Editorial: Don’t look to inquests as common solution


Spokane County voters made it clear nearly 15 years ago that they wanted to take politics out of death reviews.

Don’t look now, but politics is trying to barge back in.

A recent surge of police-involved shootings has ignited high emotions, understandably. But a move toward heavy reliance on inquests, possibly even requiring the county medical examiner to summon a jury every time a person is killed by law enforcement officers or dies in their custody, is not the answer.

Medical examiners are not supposed to be advocates, for or against police. They aren’t expected to be lawyers or cops.

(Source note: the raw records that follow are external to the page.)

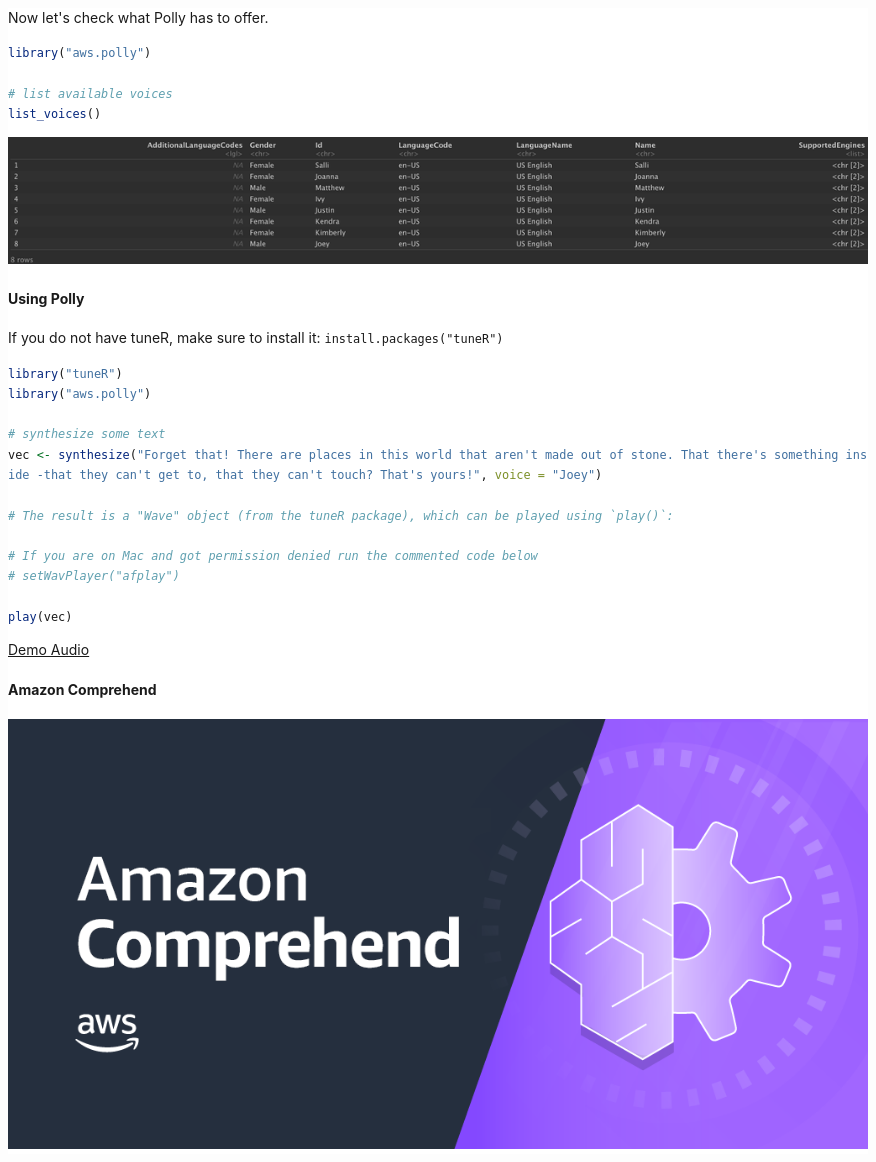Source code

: Now let's check what Polly has to offer.

```r
library("aws.polly")

# list available voices
list_voices()
```

![voices](/Images/Serverless/voices.png)

#### Using Polly
If you do not have tuneR, make sure to install it: `install.packages("tuneR") `
```r
library("tuneR")
library("aws.polly")

# synthesize some text
vec <- synthesize("Forget that! There are places in this world that aren't made out of stone. That there's something inside -that they can't get to, that they can't touch? That's yours!", voice = "Joey")

# The result is a "Wave" object (from the tuneR package), which can be played using `play()`:

# If you are on Mac and got permission denied run the commented code below
# setWavPlayer("afplay")

play(vec)
```

[Demo Audio](https://soundcloud.com/mikesevenofficial/amazon-polly-demo)

#### Amazon Comprehend

![comprehend](/Images/Serverless/comprehend.png)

They are expected to be objective scientists.

Some people just don’t want to count on law enforcement agencies to investigate one another’s actions in such cases, especially if friends or loved ones have been victims of police-involved shootings. And especially if a probe concludes that the actions were justified.

That’s understandable, which is why we applauded creation of an independent police ombudsman in Spokane.

Granted, that ombudsman, Tim Burns, has said he thinks inquests make sense. But the two people who share the medical examiner responsibility in Spokane County, Drs. Sally Aiken and John Howard, don’t think inquests are appropriate very often, if at all. Criminal investigators have other, better tools, they say.

It’s their field, and we respect their expert opinions.

Aiken and Howard, after all, are medical professionals. They are scientists. They are what voters had in mind in 1996 when they voted by more than a 4-to-1 margin to approve an appointed medical examiner instead of an elected coroner and all the embarrassments that structure had produced.

It was the right move if you want a system governed by science rather than CSI-style drama and ego. Or, as then-Sheriff Larry Erickson put it, “We don’t need a coroner who wants to be a homicide detective.”

Deaths at the hand of law enforcement authorities must not be dismissed lightly. Thorough, credible investigations are mandatory. But cases differ, and the inquest option should be reserved for those cases in which it’s appropriate.

Overuse would be costly and would yield more chest-beating than clarity.

If we want credible, independent findings, it would make more sense to strengthen the ombudsman’s authority to launch his own investigations.